Scott McLaughlin domina a Laguna Seca, Kirkwood vice-campione
La stagione 2026 della NTT IndyCar Series si è conclusa con una vittoria di scena per Scott McLaughlin, che ha dominato la gara di chiusura al circuito di Laguna Seca. Il pilota della Team Penske ha sfruttato la sua abilità e la sua condizione fisica per prendere il controllo della gara fin dall’inizio, senza mai permettere a nessun avversario di metterlo in difficoltà. Il risultato ha confermato la sua posizione di leader del campionato, con Kyle Kirkwood che si è piazzato al secondo posto, diventando vice-campione. Alexander Lundgaard ha completato il podio, chiudendo al terzo posto.
La vittoria di McLaughlin ha segnato un momento di riconciliazione per il team Penske, che ha ritrovato la sua forma migliore dopo un periodo di transizione. La gara ha visto anche un’altra prestazione eccezionale da parte di David Malukas, che ha terminato al quinto posto, pur essendo stato sorpassato da Felix Rosenqvist nella fase finale. Questo risultato ha confermato un’annata di apprendistato per il pilota, nonostante non abbia ancora ottenuto una vittoria in questa stagione.
Un cambio di passo per la prossima stagione
La stagione 2026 ha visto un cambio di tendenza rispetto al 2025, con un miglioramento significativo per diversi team. Il team Penske, in particolare, ha mostrato una crescita notevole, con McLaughlin che sembra finalmente ritrovato. Al contrario, Andretti Global ha avuto un anno di transizione, con Kyle Kirkwood che ha portato la squadra al secondo posto in classifica, ma senza riuscire a ottenere risultati più consistenti. Il team Ed Carpenter Racing ha chiuso in bellezza con Alexander Rossi al terzo posto, ma la squadra dovrà affrontare un trasferimento a Westfield, in Indiana, per il 2027.

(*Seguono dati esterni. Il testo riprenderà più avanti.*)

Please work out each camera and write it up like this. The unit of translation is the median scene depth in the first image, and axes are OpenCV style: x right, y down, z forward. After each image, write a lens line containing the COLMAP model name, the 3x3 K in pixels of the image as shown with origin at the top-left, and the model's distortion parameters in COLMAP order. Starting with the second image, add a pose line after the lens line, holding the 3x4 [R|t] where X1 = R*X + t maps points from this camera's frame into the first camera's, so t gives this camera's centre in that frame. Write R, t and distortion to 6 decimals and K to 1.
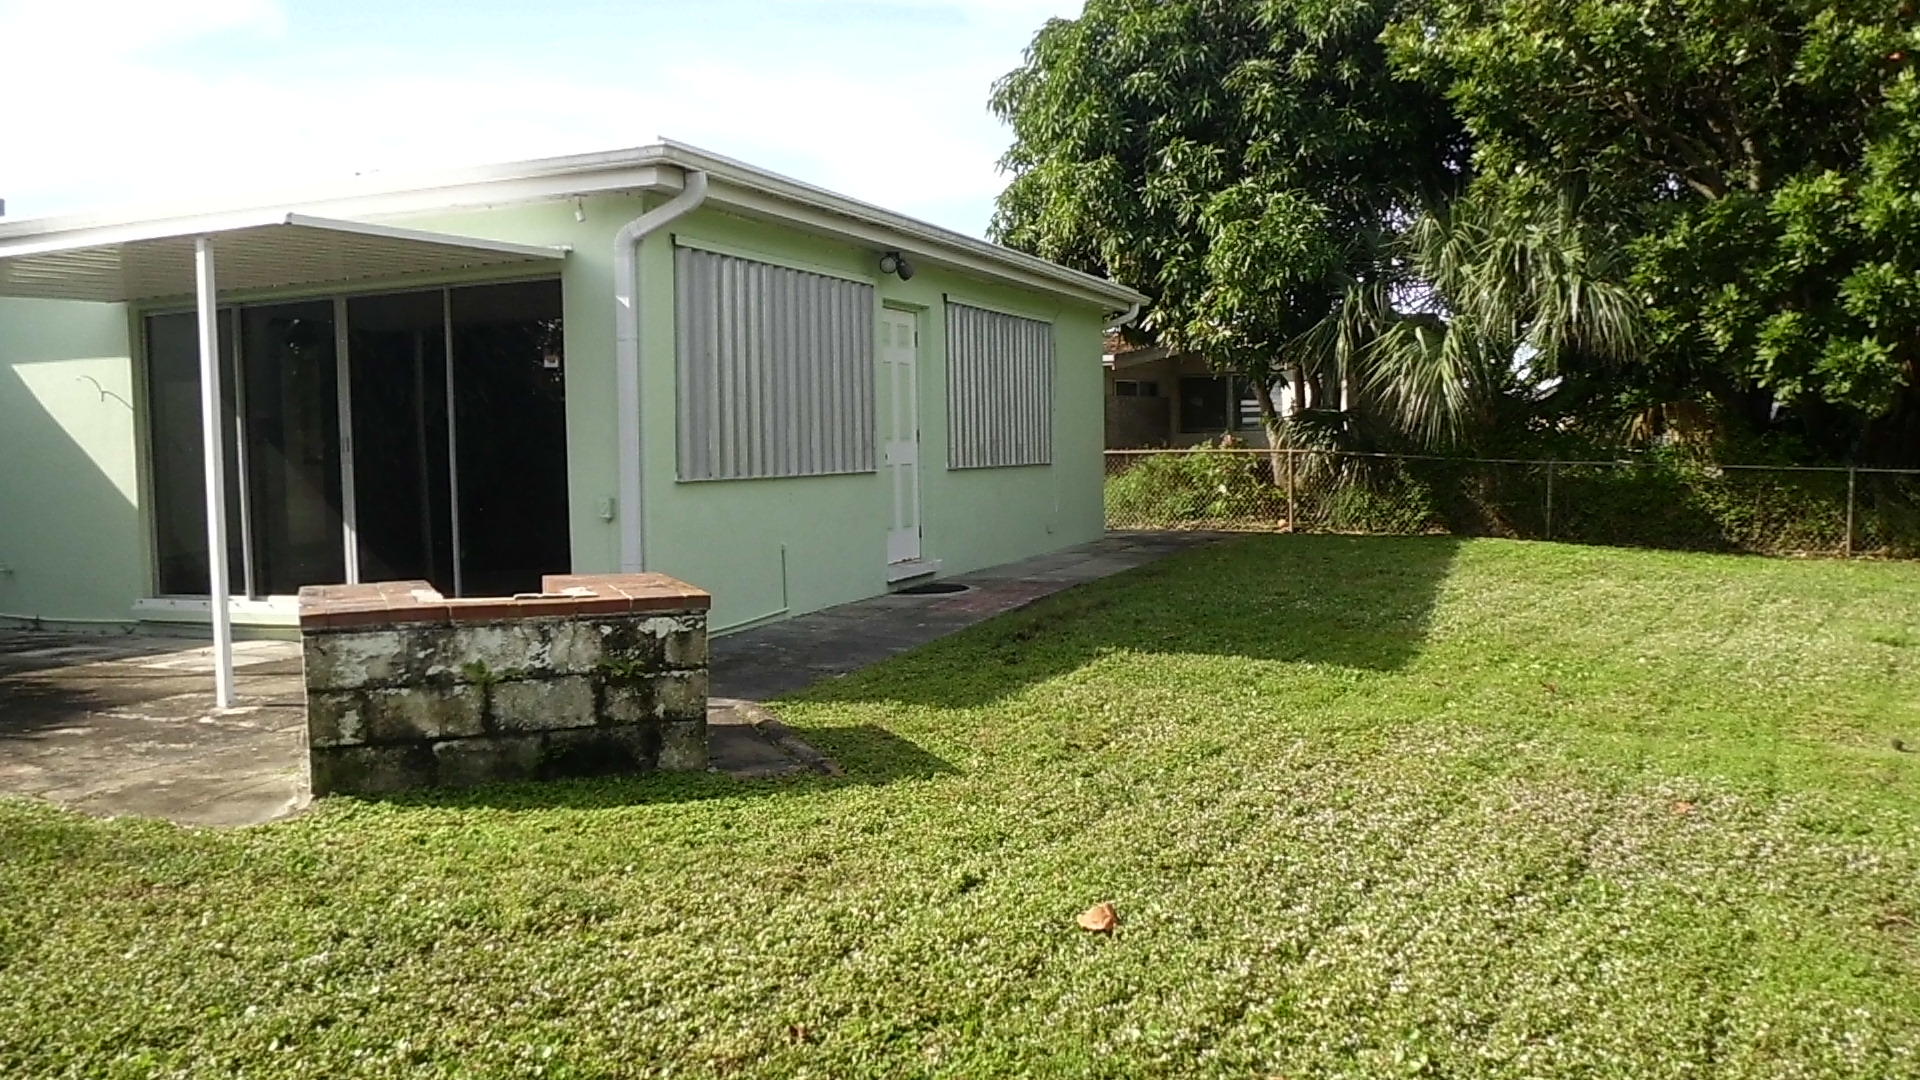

La prossima stagione sarà probabilmente più competitiva, con cambiamenti significativi tra i team e i piloti. Arrow McLaren, ad esempio, ha annunciato l’arrivo di Dixon e Rosenqvist, mentre si prevede un’uscita di Lundgaard e Siegel. Questi cambiamenti potrebbero portare a una maggiore stabilità per il team, ma solo se i piloti più esperti riusciranno a mantenere la loro forma.
Un tributo a Alex Zanardi e la rinascita di Laguna Seca
La gara di chiusura ha visto anche un tributo speciale a Alex Zanardi, che ha tornato a correre sulle piste celeste il 1 maggio 2026. La sua partecipazione ha avuto un impatto significativo sul circuito, e il leggendario “Cavatappi” è stato intitolato a lui per celebrare il trentennale dello storico The Pass. La pista è stata ribattezzata Zanardi Corkscrew, in onore del pilota che ha reso possibile un momento iconico della storia del motorsport. La decisione di intitolare la curva a Zanardi è un riconoscimento al suo legame con Laguna Seca e alla sua eredità nell’automobilismo. La gara ha visto anche un’altra prestazione eccezionale da parte di Dennis Hauger, che ha vinto il premio Rookie of the Year, ma non ha ancora trovato un sedile per il 2027. La stagione 2026 ha segnato un momento di crescita per molti piloti, ma la prossima stagione sarà probabilmente più competitiva e piena di sfide.
Un futuro incerto per alcuni piloti
Mentre alcuni piloti hanno chiuso la stagione con risultati positivi, altri hanno avuto un anno difficile. Will Power, ad esempio, ha concluso la gara nelle retrovie, con un’annata che non ha dato i frutti sperati. Marcus Ericsson, invece, ha continuato a non riuscire a ottenere risultati significativi, pur essendo seduto sulla 28 senza motivo apparente. La lunga pausa invernale potrebbe portare un cambio di passo, ma la sensazione è che si dovrà verificare il ritorno ai motori Chevrolet per la squadra. La stagione 2026 ha visto un mix di successi e insuccessi, con un futuro che sembra promettente ma non certo. La prossima stagione sarà probabilmente più competitiva, con un cambiamento di squadra e di piloti che potrebbe portare a nuovi risultati. La NTT IndyCar Series si prepara a una lunga pausa invernale, con la prossima gara in programma il 7 marzo a St. Petersburg.